Before and after images:
◇ ◇ ◇ ◇

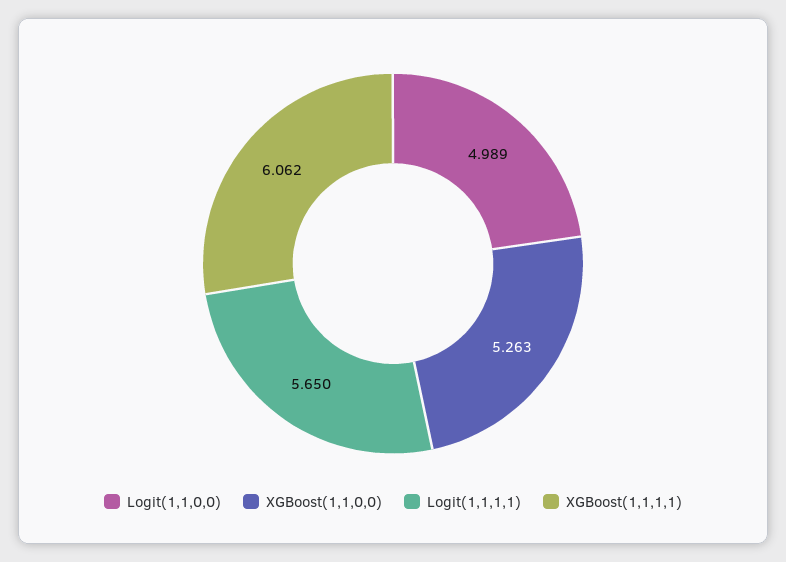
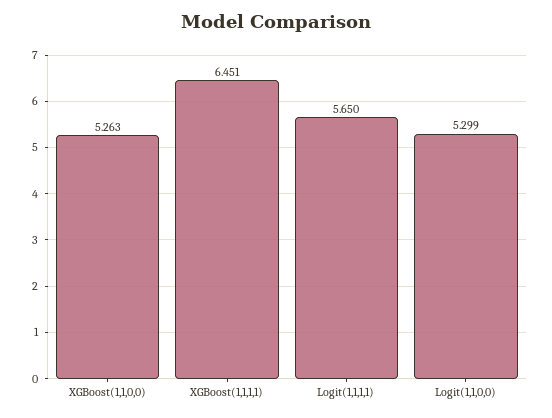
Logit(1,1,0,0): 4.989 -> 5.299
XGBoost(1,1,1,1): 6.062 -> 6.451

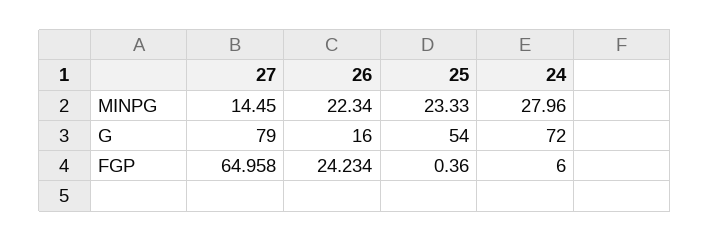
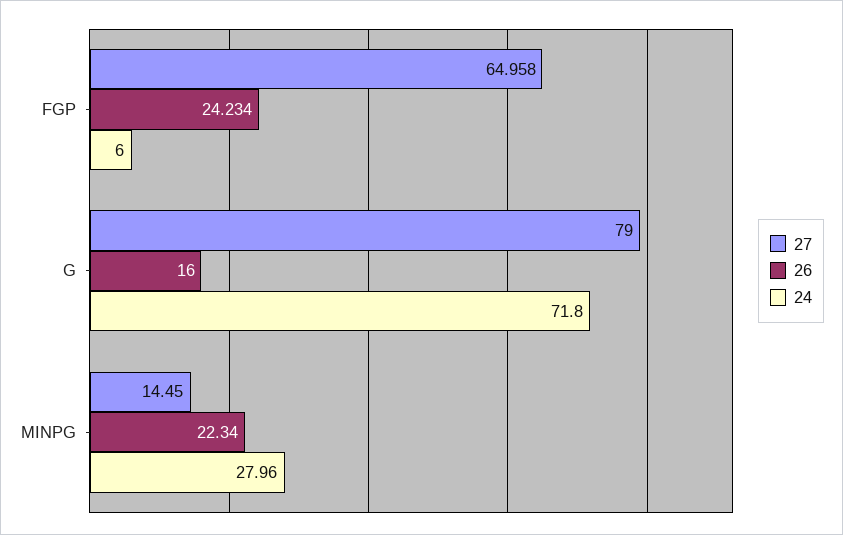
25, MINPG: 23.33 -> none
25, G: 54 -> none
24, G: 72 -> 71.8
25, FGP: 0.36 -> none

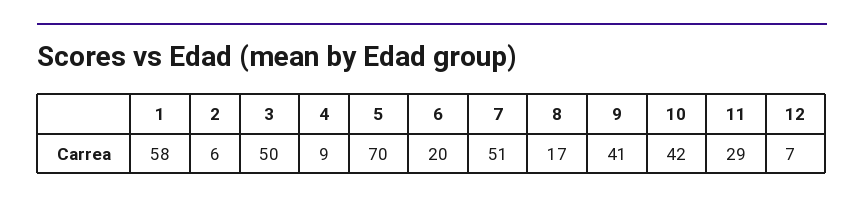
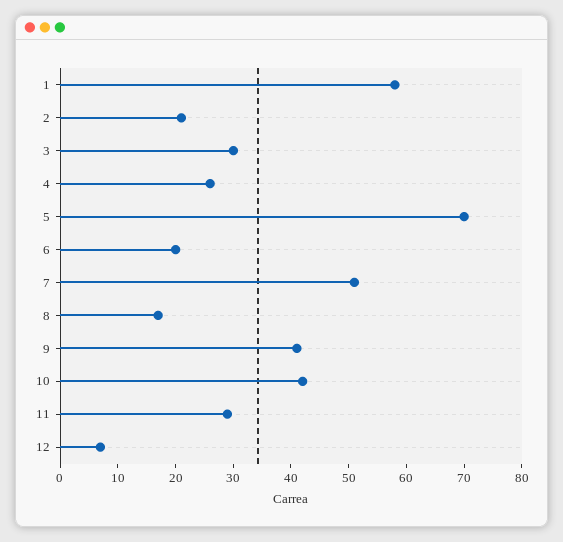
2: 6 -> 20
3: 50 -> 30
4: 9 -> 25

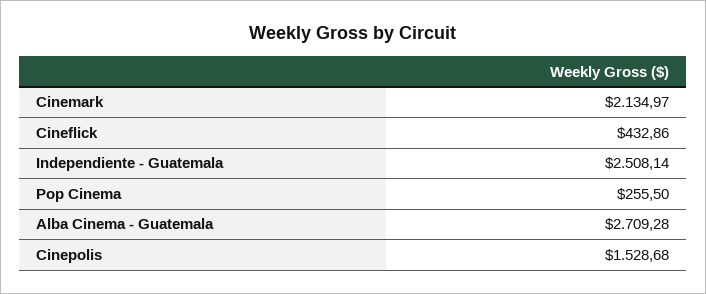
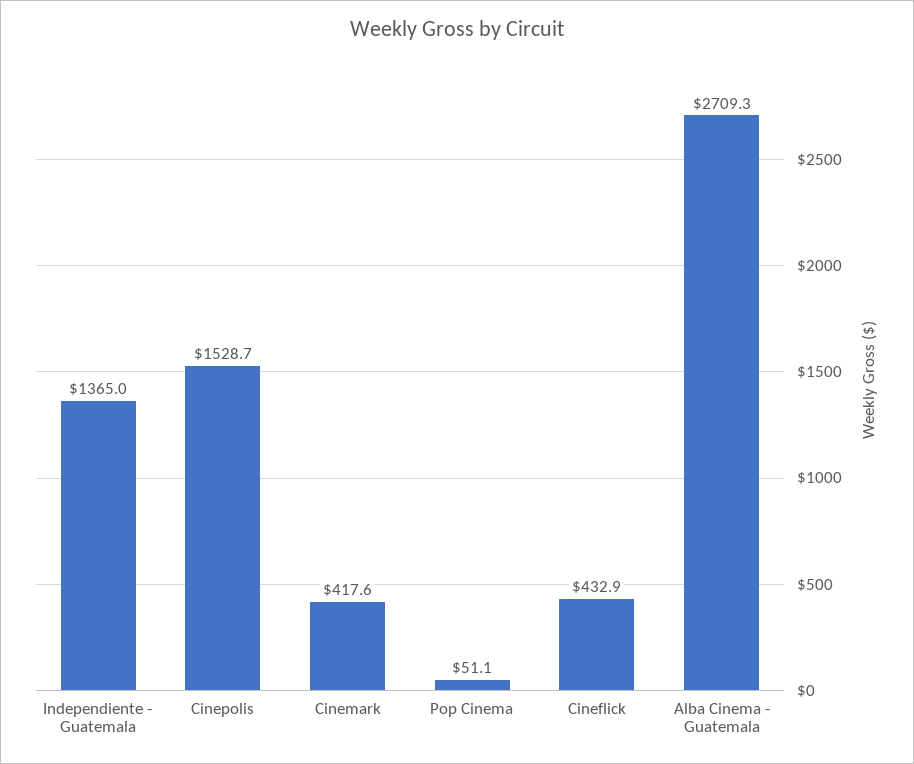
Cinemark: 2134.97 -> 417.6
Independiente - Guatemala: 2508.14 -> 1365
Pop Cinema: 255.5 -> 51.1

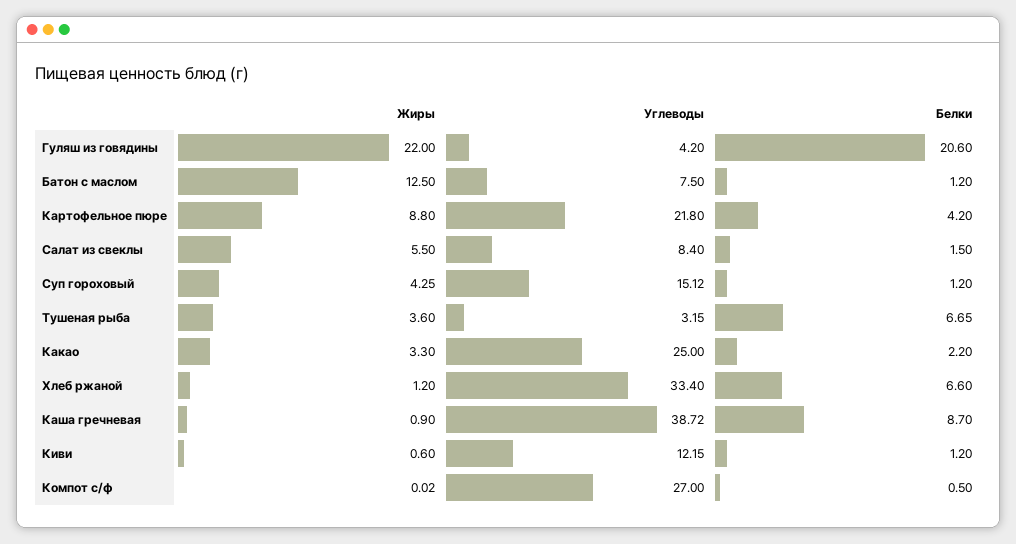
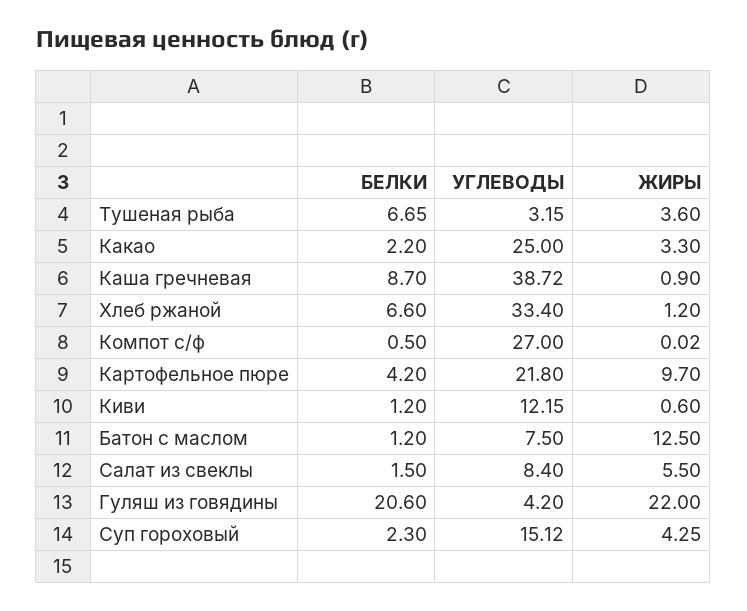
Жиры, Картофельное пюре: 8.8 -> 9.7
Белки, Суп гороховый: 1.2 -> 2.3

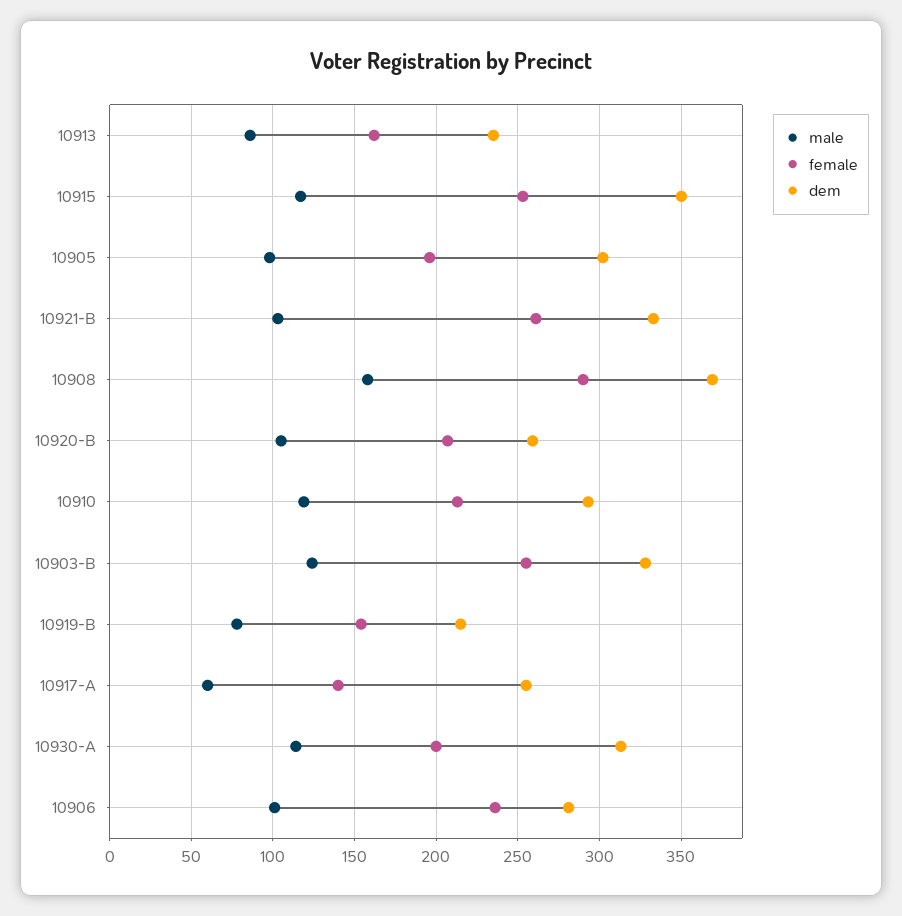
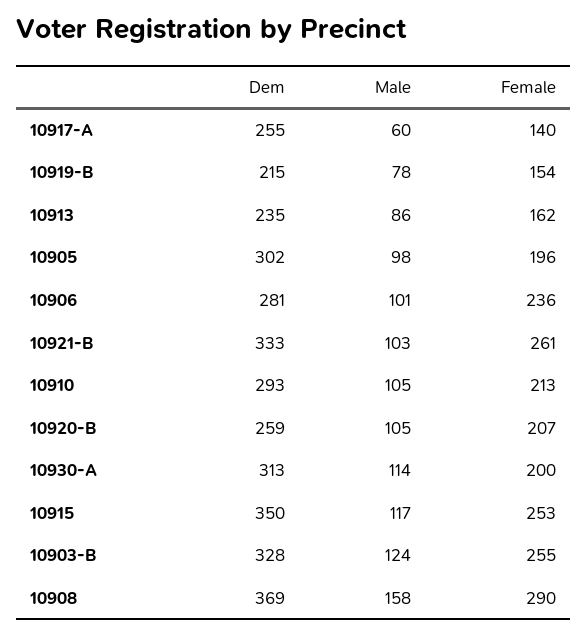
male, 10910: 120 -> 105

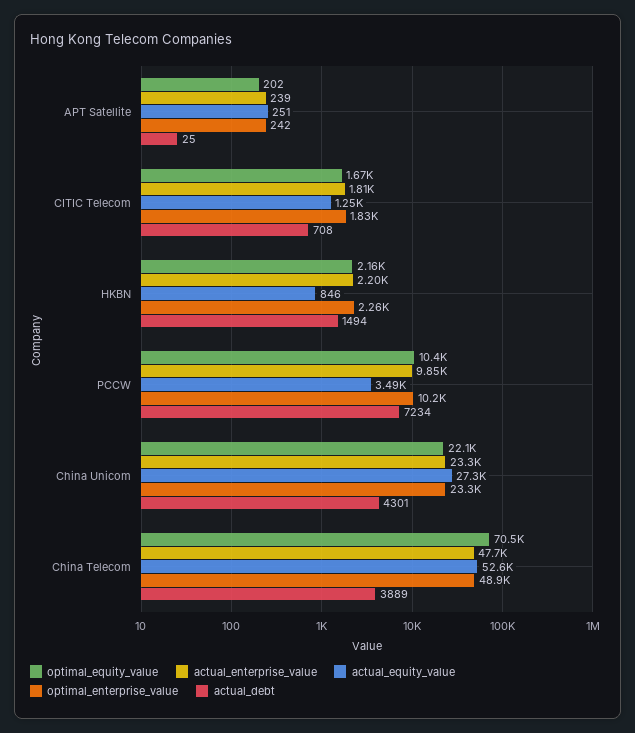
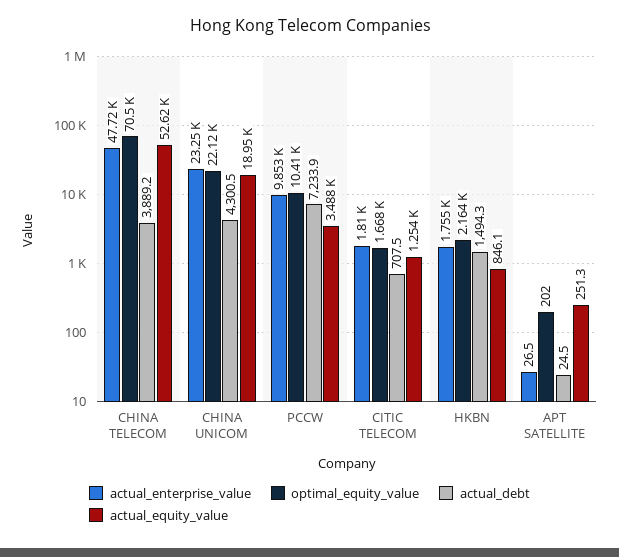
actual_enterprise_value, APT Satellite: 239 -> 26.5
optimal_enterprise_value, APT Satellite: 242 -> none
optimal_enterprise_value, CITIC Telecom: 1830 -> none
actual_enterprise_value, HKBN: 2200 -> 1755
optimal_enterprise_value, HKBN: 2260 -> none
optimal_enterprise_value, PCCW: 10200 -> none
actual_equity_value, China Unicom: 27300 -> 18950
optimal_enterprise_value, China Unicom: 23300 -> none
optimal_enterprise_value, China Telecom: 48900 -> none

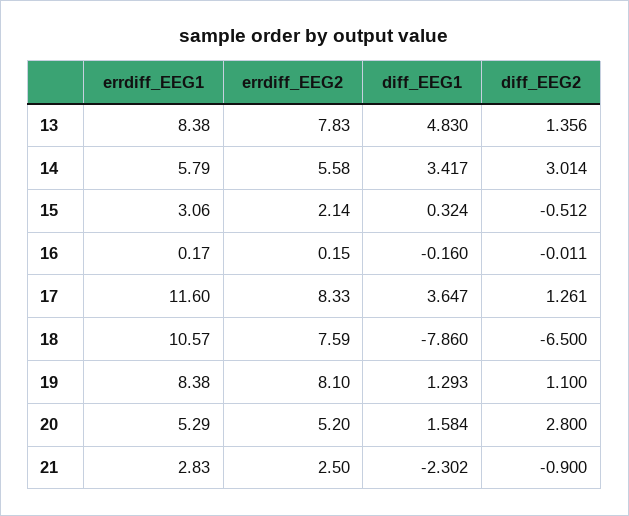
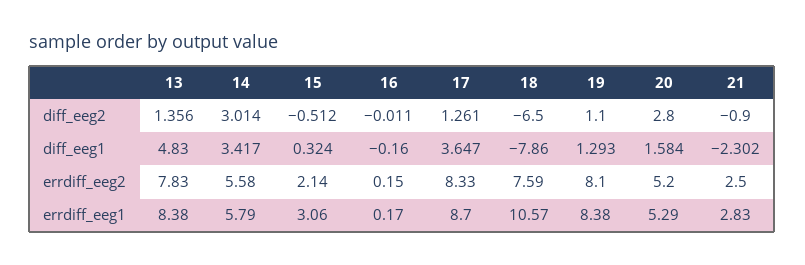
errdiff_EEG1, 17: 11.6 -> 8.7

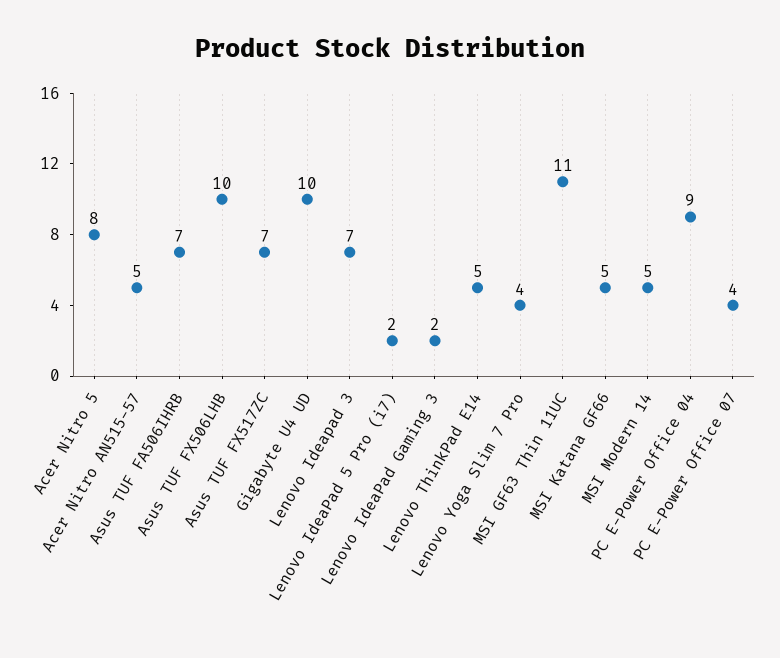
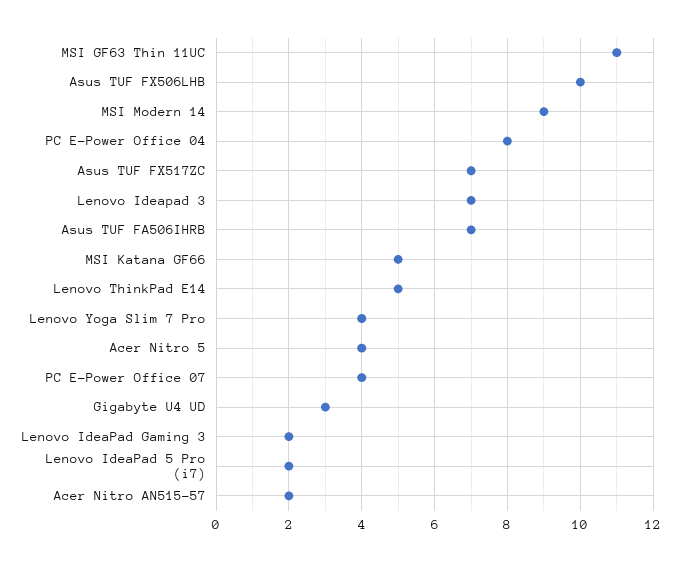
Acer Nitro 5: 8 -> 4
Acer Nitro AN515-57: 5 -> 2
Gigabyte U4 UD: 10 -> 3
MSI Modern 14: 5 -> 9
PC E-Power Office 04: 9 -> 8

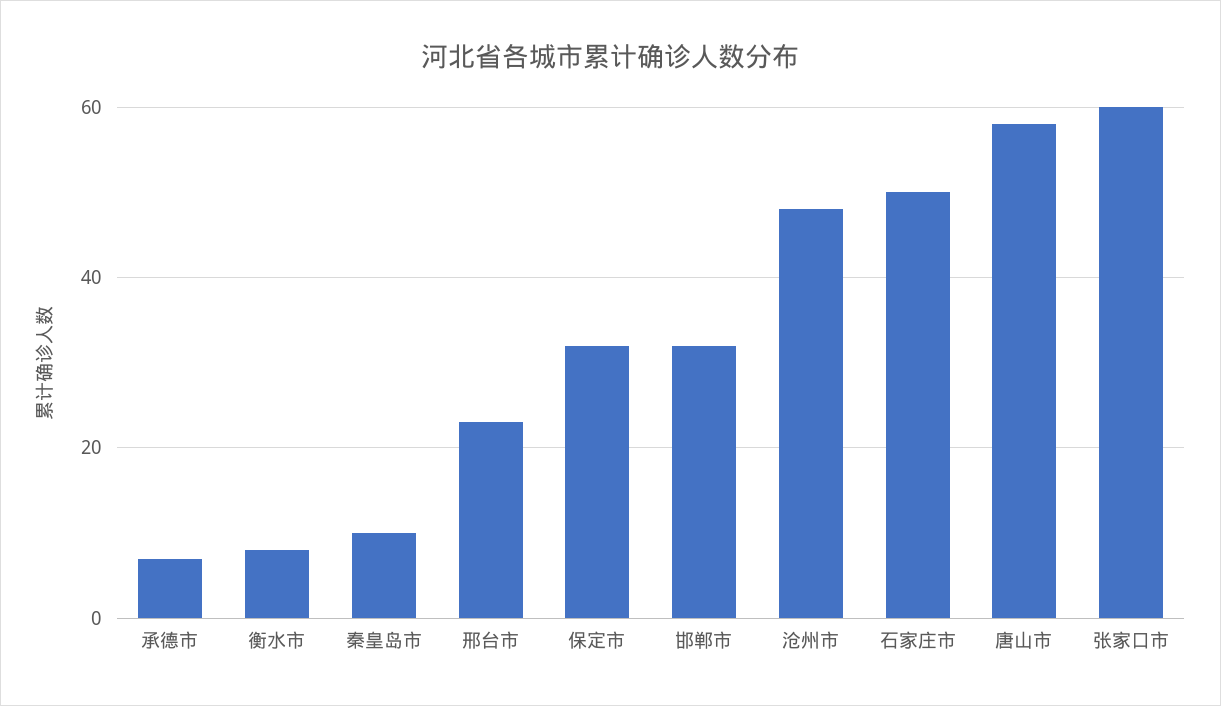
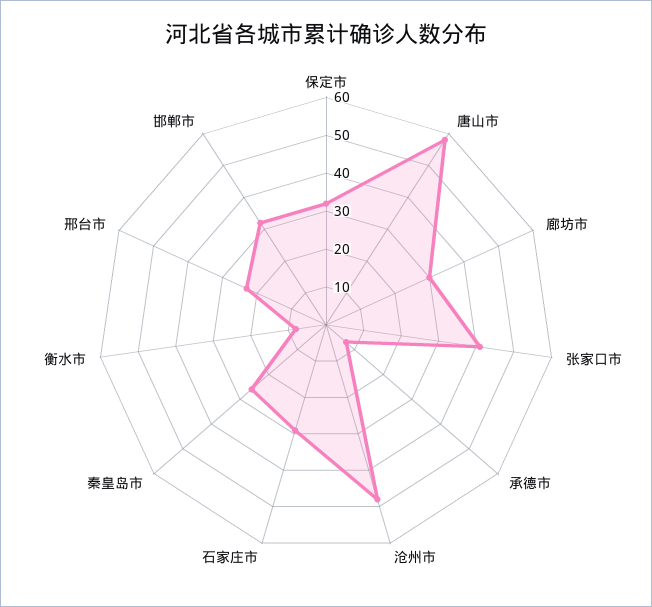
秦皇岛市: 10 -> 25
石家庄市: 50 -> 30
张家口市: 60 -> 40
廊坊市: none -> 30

◇ ◇ ◇ ◇

EXERCISE AIM: In the data above, retype only the stretch from the line with "Жиры, Картофельное пюре: 8.8 -> 9.7" through the line with "errdiff_EEG1, 17: 11.6 -> 8.7", word for word, and skip any pictures.

WRITTEN ANSWER:
Жиры, Картофельное пюре: 8.8 -> 9.7
Белки, Суп гороховый: 1.2 -> 2.3

male, 10910: 120 -> 105

actual_enterprise_value, APT Satellite: 239 -> 26.5
optimal_enterprise_value, APT Satellite: 242 -> none
optimal_enterprise_value, CITIC Telecom: 1830 -> none
actual_enterprise_value, HKBN: 2200 -> 1755
optimal_enterprise_value, HKBN: 2260 -> none
optimal_enterprise_value, PCCW: 10200 -> none
actual_equity_value, China Unicom: 27300 -> 18950
optimal_enterprise_value, China Unicom: 23300 -> none
optimal_enterprise_value, China Telecom: 48900 -> none

errdiff_EEG1, 17: 11.6 -> 8.7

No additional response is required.